Inventory (pillar) — See Inventory.

K¶

KnowledgeSource — A pointer to a corpus that feeds RAG indices (file, URL, S3, database). See KnowledgeSource.

M¶

MCP (Model Context Protocol) — The protocol used by SDKs to expose tools, resources, and prompts to agents. See the MCP gateway and MCPServer.

Memory — A bound, durable scratchpad for an agent (working, semantic, episodic). See Memory.

Model — A model record describing a backend capability (provider, name, capabilities, limits, pricing). See Model.

ModelRoute — A capability-aware, cost-aware routing policy for selecting and falling back across providers. See ModelRoute.

O¶

OCSF — Open Cybersecurity Schema Framework. Joch trace events extend the OCSF event taxonomy. See OCSF Mapping.

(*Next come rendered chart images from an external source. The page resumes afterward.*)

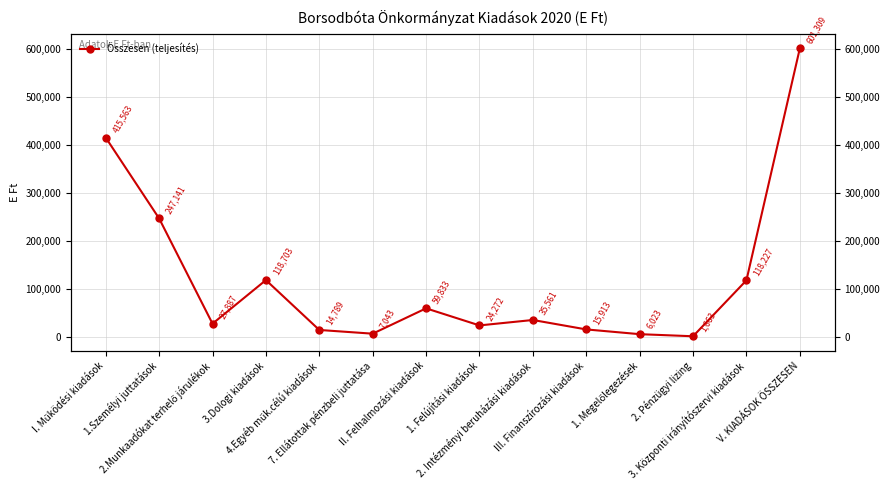

Between 4.Egyéb műk.célú kiadások and 1. Felújítási kiadások, which is larger?

1. Felújítási kiadások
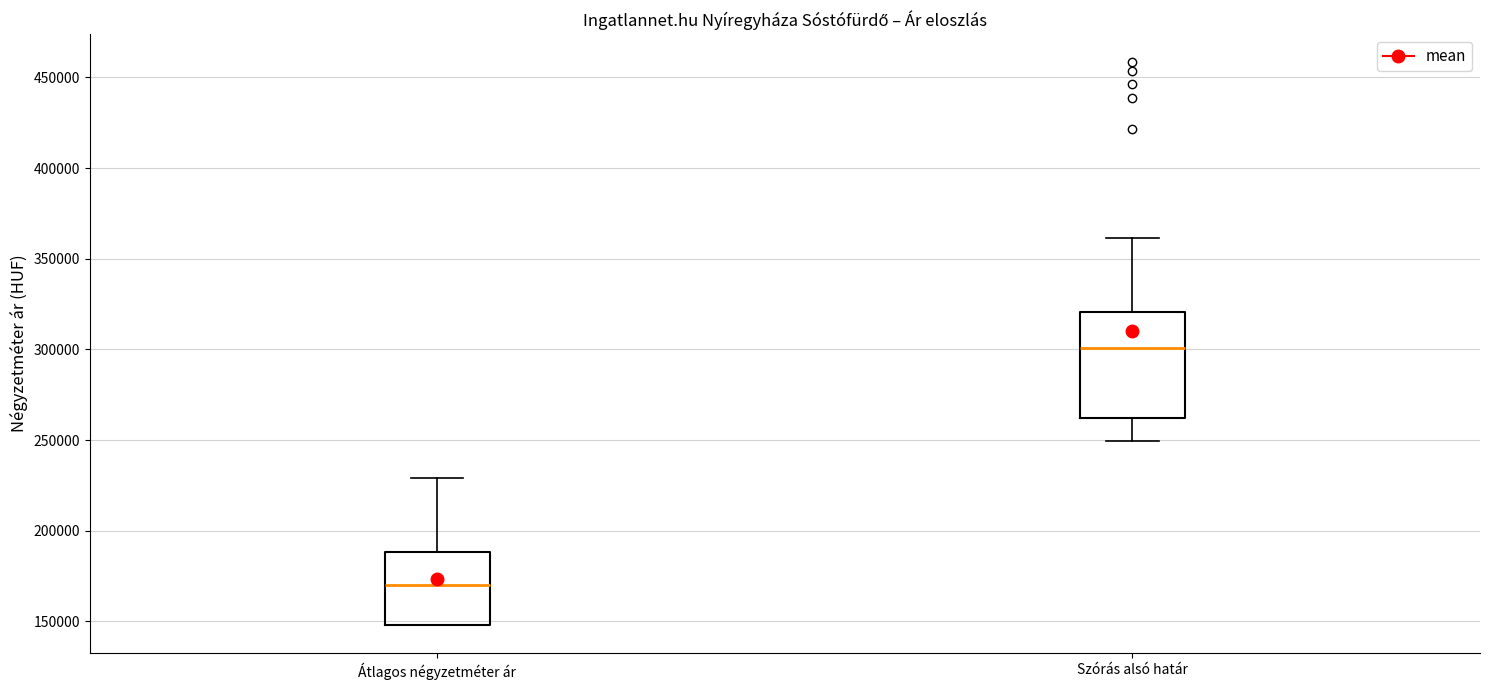

Which box has the highest median line?

Szórás alsó határ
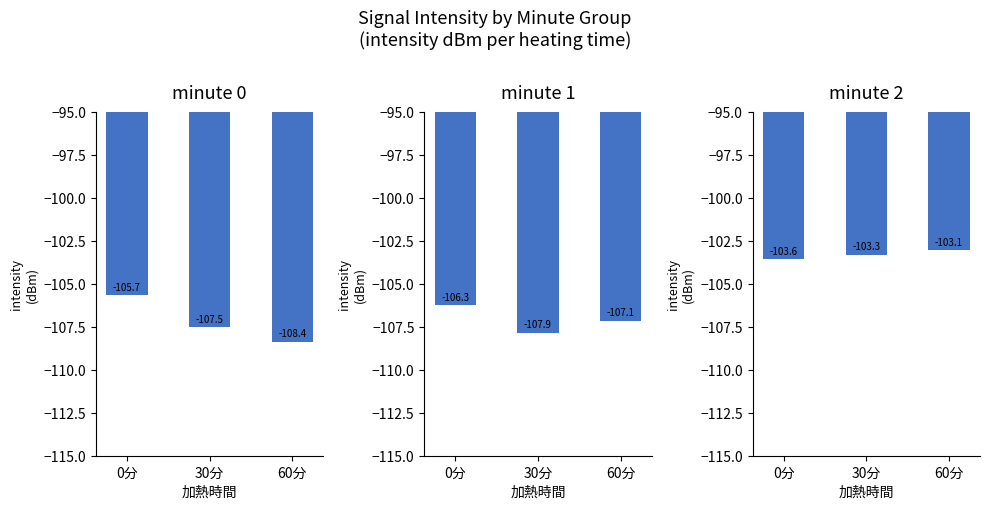

At which label is minute 1 closest to -107?

60分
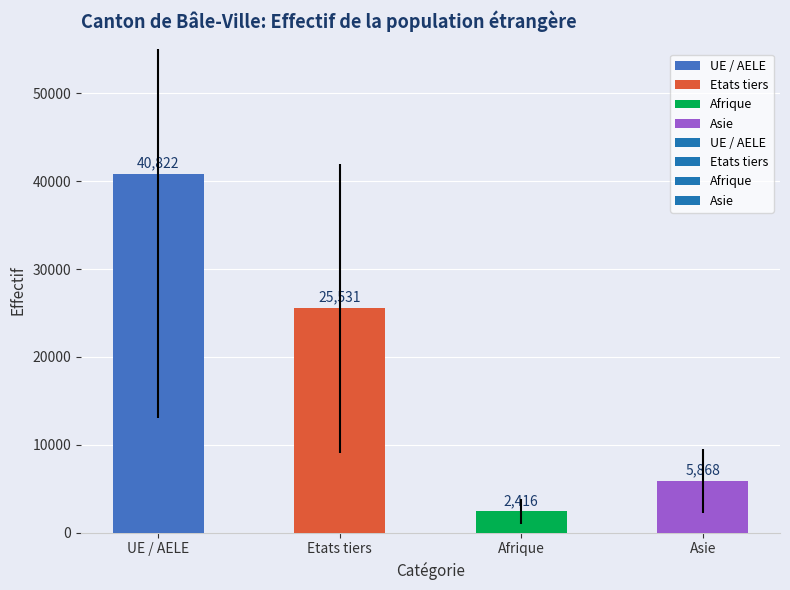

Which label corresponds to the largest value in the chart?

UE / AELE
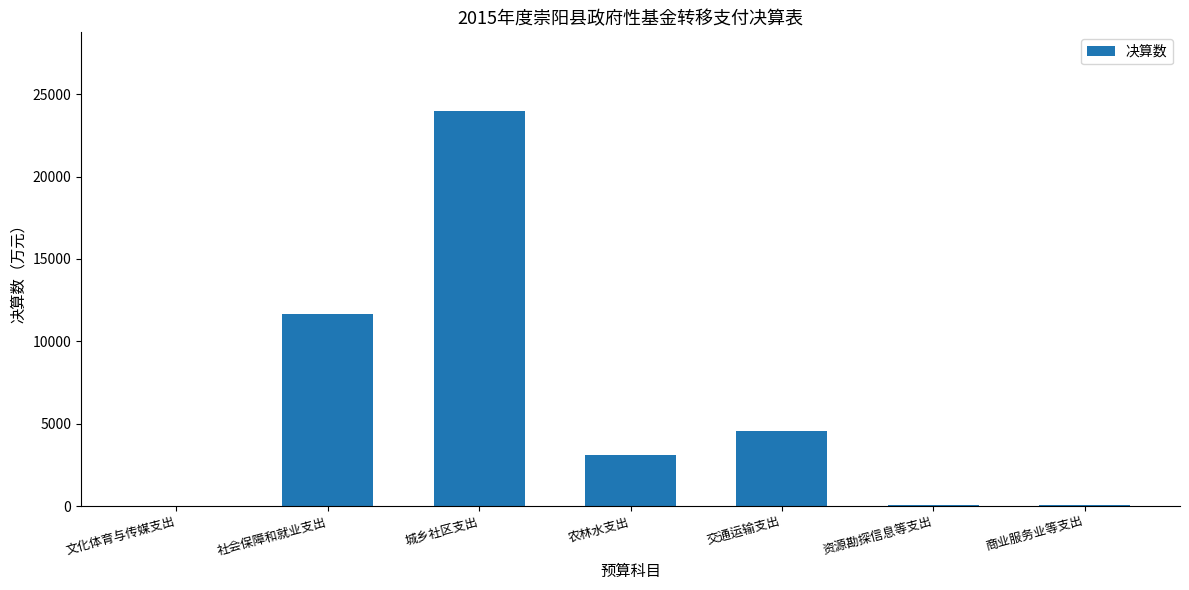

What is the greatest value displayed?

23964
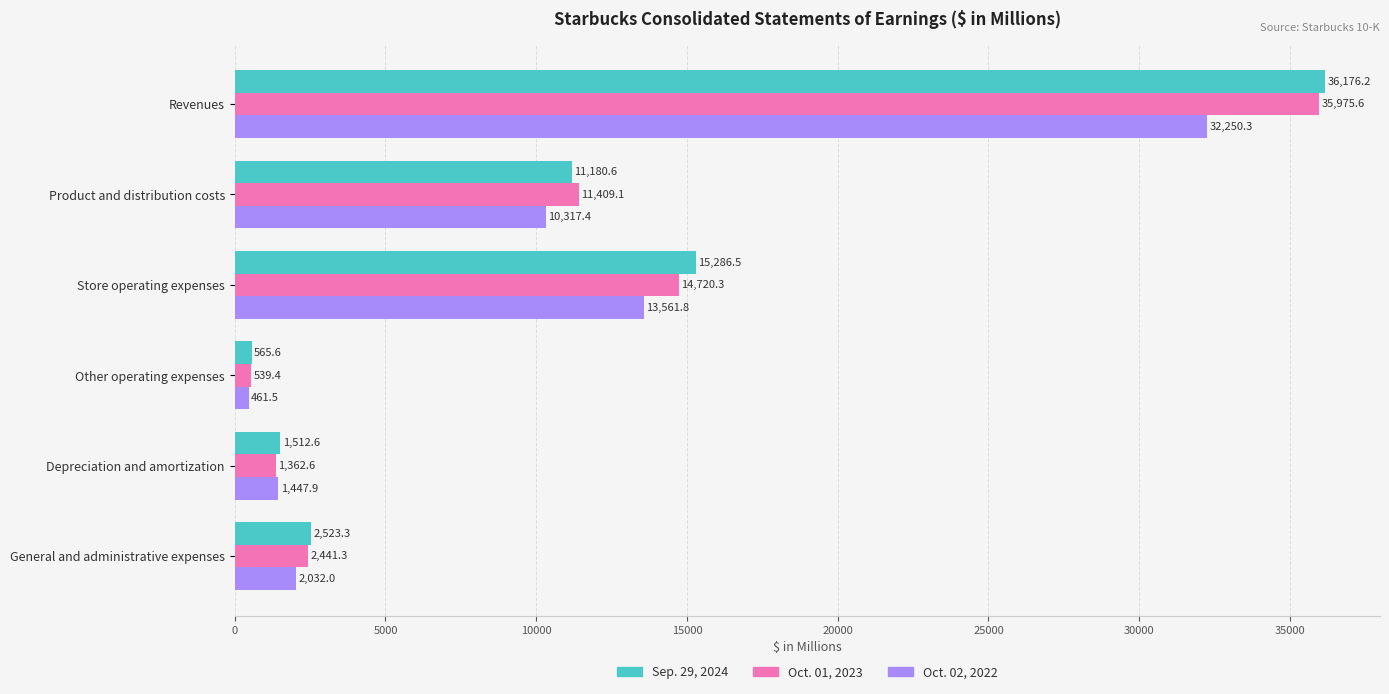

Rank the series by their maximum value, from highest to lowest.

Sep. 29, 2024, Oct. 01, 2023, Oct. 02, 2022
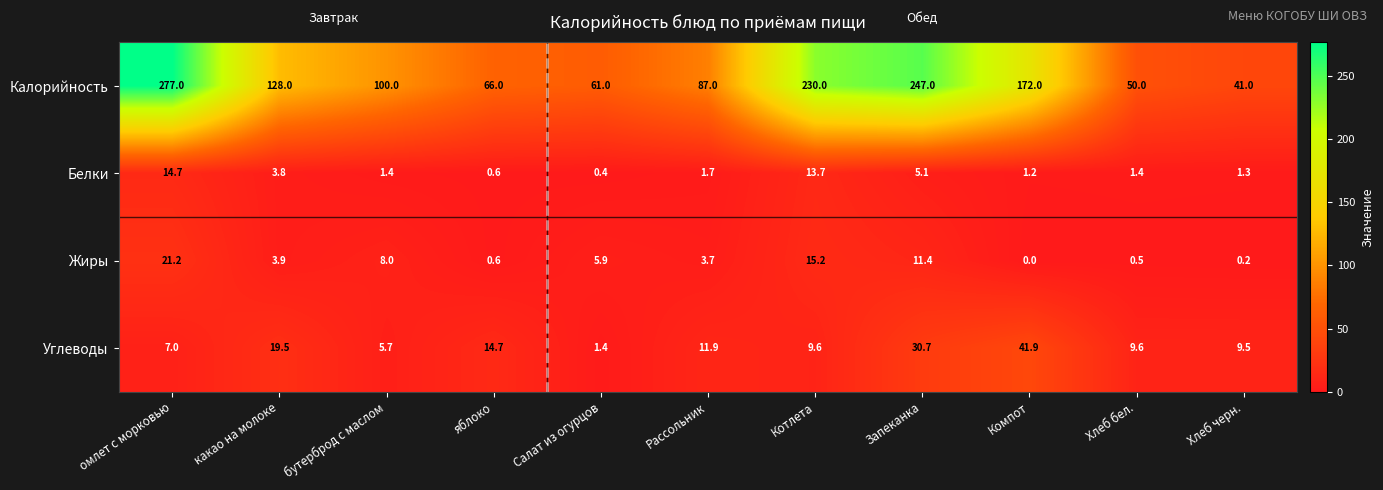

True or false: Жиры has a value of 21.2 at омлет с морковью.

True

OpenTelemetry — The CNCF observability standard. Joch trace events extend OTel semantic conventions. See OpenTelemetry Mapping.

P¶

Policy — A versioned, portable set of rules enforced by the policy engine before model, tool, memory, or network calls. See Policy.

R¶

RAG — Retrieval-Augmented Generation. Joch tracks RAG indices, the knowledge sources that feed them, and every retrieval as part of the trace. See RAG.

S¶

Secret — An external secret reference (Vault, Kubernetes secret, AWS Secrets Manager, env). Joch never stores secret values directly. See Secret.

SPDX — A Linux Foundation BOM standard supported by Joch's AgBOM emitter.

StateCheckpoint — A vendor-neutral snapshot of agent state used during provider migration. See StateCheckpoint.

SWID — A NIST software identification standard supported by Joch's AgBOM emitter.

T¶

Team / Namespace — A multi-tenant boundary in Joch. See Team / Namespace.

Tool — A single callable function exposed through the tool gateway. See Tool.

ToolCall — One concrete invocation of a tool, with side-effect classification, idempotency key, approval status, inputs, and outputs. See ToolCall.

Trace — The structured event log of an execution. See Trace and Events.

Trace (pillar) — One of the three AOS pillars: every agent decision is captured as an event in OpenTelemetry / OCSF format.